İlginç bir şekilde, Dunn kendi görevinden 12 aylık mürettebatın verilerini karşılaştırdığında, aynı sorunlar yaklaşık altı ayda ortaya çıktı. Her üç ayda bir çatışmada bir artış meydana geldi, ancak altı ay birlikte yaşamak, insanları birbirlerinin sinirlerine sokan bir şey de olabilir.
“İnsanlar en iyi davranışlarına başlayabilirler, ancak birkaç ay sonra en kötü alışkanlıklarına girmeye başlarlar” diyor. Çatışma ortaya çıktığında, Dunn kendi alışkanlıklarınıza yeniden odaklanmanızı ve iyi davranışları modellemeyi önerir.

İnsanlar sosyal olarak mesafeye olan ihtiyacımızın ne zaman bitebileceğini tahmin etmeye çalışsa da , kimse ne kadar süreceğini bilmiyor. Bu nedenle, kişisel hayal kırıklıklarımızın ne zaman ortaya çıkabileceğini tahmin etmek zor. Altı ay bazılarına “üçüncü çeyrek” gibi gelebilirken, iki ay başkalarına “üçüncü çeyrek” gibi gelebilir. Bu açıkça bir beklenti meselesi.
Belki de bu yüzden zihinsel olarak uzun mesafe için hazırlanmalıyız
Lindgren, “Deneyimlerimiz ve bugün küresel olarak olup bitenler arasındaki en önemli fark, misyonumuz için gönüllü olmamızdır” diyor. “Neye dahil olduğumuzu biliyorduk ve buna hazırlanma fırsatımız oldu. Ne yazık ki, topluluklarımız fazla hazırlık yapmadan buna atıldı, bu yüzden anında stresle başa çıkmayı öğrenmek zorundalar. ”
Astronotlar ayrıca görevlerinin ne kadar süreceğini bilirler ve herhangi bir değişiklikle başa çıkmak zor olabilir.

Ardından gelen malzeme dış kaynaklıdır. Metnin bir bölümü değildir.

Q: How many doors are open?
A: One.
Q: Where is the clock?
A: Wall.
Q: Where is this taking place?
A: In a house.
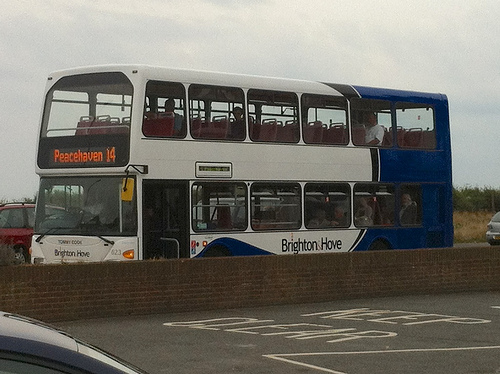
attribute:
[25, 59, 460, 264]
bus — doubledecker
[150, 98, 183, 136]
man — sitting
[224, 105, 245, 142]
woman — sitting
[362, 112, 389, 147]
man — sitting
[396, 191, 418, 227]
man — sitting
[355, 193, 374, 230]
woman — sitting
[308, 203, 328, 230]
woman — sitting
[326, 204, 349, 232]
man — sitting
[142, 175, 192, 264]
door — closed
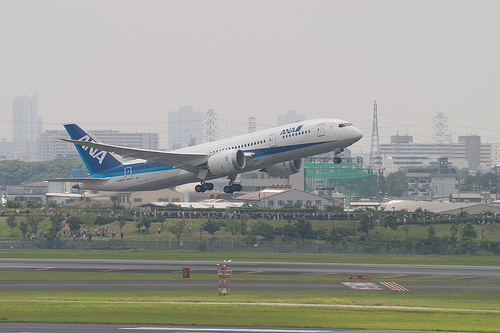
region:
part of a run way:
[380, 265, 405, 293]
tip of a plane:
[346, 126, 348, 140]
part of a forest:
[327, 210, 362, 267]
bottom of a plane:
[110, 179, 117, 188]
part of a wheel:
[226, 191, 251, 204]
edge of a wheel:
[205, 184, 214, 196]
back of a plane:
[106, 176, 118, 190]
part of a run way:
[331, 264, 351, 309]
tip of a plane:
[343, 110, 363, 145]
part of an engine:
[223, 138, 245, 172]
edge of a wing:
[149, 138, 211, 169]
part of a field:
[228, 283, 248, 311]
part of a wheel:
[169, 156, 206, 205]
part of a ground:
[233, 297, 245, 302]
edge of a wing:
[168, 146, 193, 162]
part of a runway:
[281, 273, 300, 291]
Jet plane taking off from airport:
[43, 55, 491, 313]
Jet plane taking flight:
[33, 67, 403, 256]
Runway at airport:
[41, 242, 455, 329]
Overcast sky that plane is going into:
[23, 5, 392, 216]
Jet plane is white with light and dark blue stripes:
[58, 105, 377, 206]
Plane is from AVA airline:
[247, 114, 320, 147]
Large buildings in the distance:
[3, 90, 490, 163]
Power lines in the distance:
[0, 99, 498, 159]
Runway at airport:
[158, 246, 433, 302]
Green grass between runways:
[0, 275, 442, 331]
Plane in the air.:
[48, 103, 365, 220]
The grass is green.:
[68, 289, 270, 326]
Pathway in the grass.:
[54, 290, 496, 319]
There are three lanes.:
[11, 248, 496, 331]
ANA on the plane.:
[66, 121, 118, 172]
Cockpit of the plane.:
[328, 117, 366, 148]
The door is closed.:
[262, 128, 287, 164]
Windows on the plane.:
[201, 135, 281, 156]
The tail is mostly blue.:
[57, 124, 124, 185]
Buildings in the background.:
[6, 92, 495, 217]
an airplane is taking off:
[31, 109, 378, 210]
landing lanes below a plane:
[1, 245, 498, 300]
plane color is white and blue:
[37, 93, 375, 201]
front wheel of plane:
[326, 148, 351, 167]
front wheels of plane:
[190, 178, 247, 198]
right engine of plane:
[263, 152, 304, 178]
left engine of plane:
[206, 142, 251, 179]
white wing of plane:
[55, 133, 210, 173]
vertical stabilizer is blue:
[58, 116, 123, 173]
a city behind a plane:
[9, 81, 494, 196]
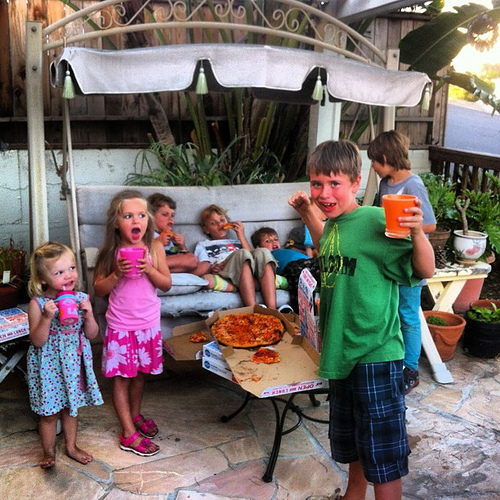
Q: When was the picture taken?
A: Daytime.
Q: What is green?
A: Boy's shirt.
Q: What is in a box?
A: Pizza.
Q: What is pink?
A: One girl's shirt.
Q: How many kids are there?
A: Seven.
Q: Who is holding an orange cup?
A: Boy in green.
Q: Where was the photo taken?
A: On a patio.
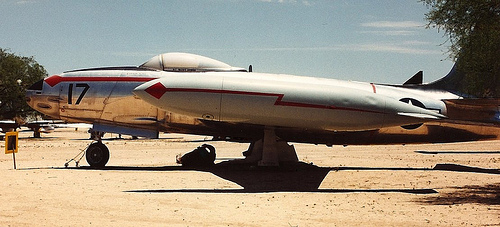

Lindgren, “Fırlattığınız ve geri döndüğünüz zamanın zihinsel bir modelini oluşturduğunuzda, fırlatma veya iade tarihlerinizdeki değişiklikler zorlayıcı” diyor Lindgren. “Bir şey değiştiğinde duygusal olarak programa yatırım yapmamam için geri sayım sayacı ayarlamamaya çalıştım.”
Lindgren, uzun mesafeye zihinsel olarak hazırlanmanın akıllıca olabileceğini ve kısıtlamaların azalmasından hoş bir sürpriz olabileceğini öne sürüyor. “Bunun tersi senin için zor değil.”
Kendinize büyük resmi hatırlatın
Lindgren, Dünya’daki misyonumuz sevdiklerinizin ve genel olarak toplumun sağlığı ve güvenliğine iniyor. “Bir krizi çözmek için birlikte çalışmayı düşünmek yerine birlikte çalışmayı düşünüyorsanız, faydaları muhteşem.”
Bunun, kişisel bakıma öncelik vermemiz veya bizi bir görevdeymişiz gibi egzersiz yapmaya hazırlanıyoruz, egzersiz yapmak, uyumak ve iyi yemek yemek gibi şeyler yapmak anlamına geldiğini söylüyor. Bu, birlikte olduğumuz insanlara ve genel olarak topluma yardımcı olabilir.
“Bu krize bireylerden ziyade birleşik bir grup olarak bakarsak büyük temettüler ödeyecekti. Hanehalklarımızda hepimiz mürettebat arkadaşıyız, ama aynı zamanda topluluklarımız, ülkelerimiz ve küresel topluluğumuzun mürettebatıyız. ”
Yani, iki paket tuvalet kağıdınız varsa ve piyasada bir tane için karıştırılan birini görürseniz, onlara bir tane verin, diye öneriyor. “Böyle küçük sevgi ifadeleri uzun bir yol kat edebilir.”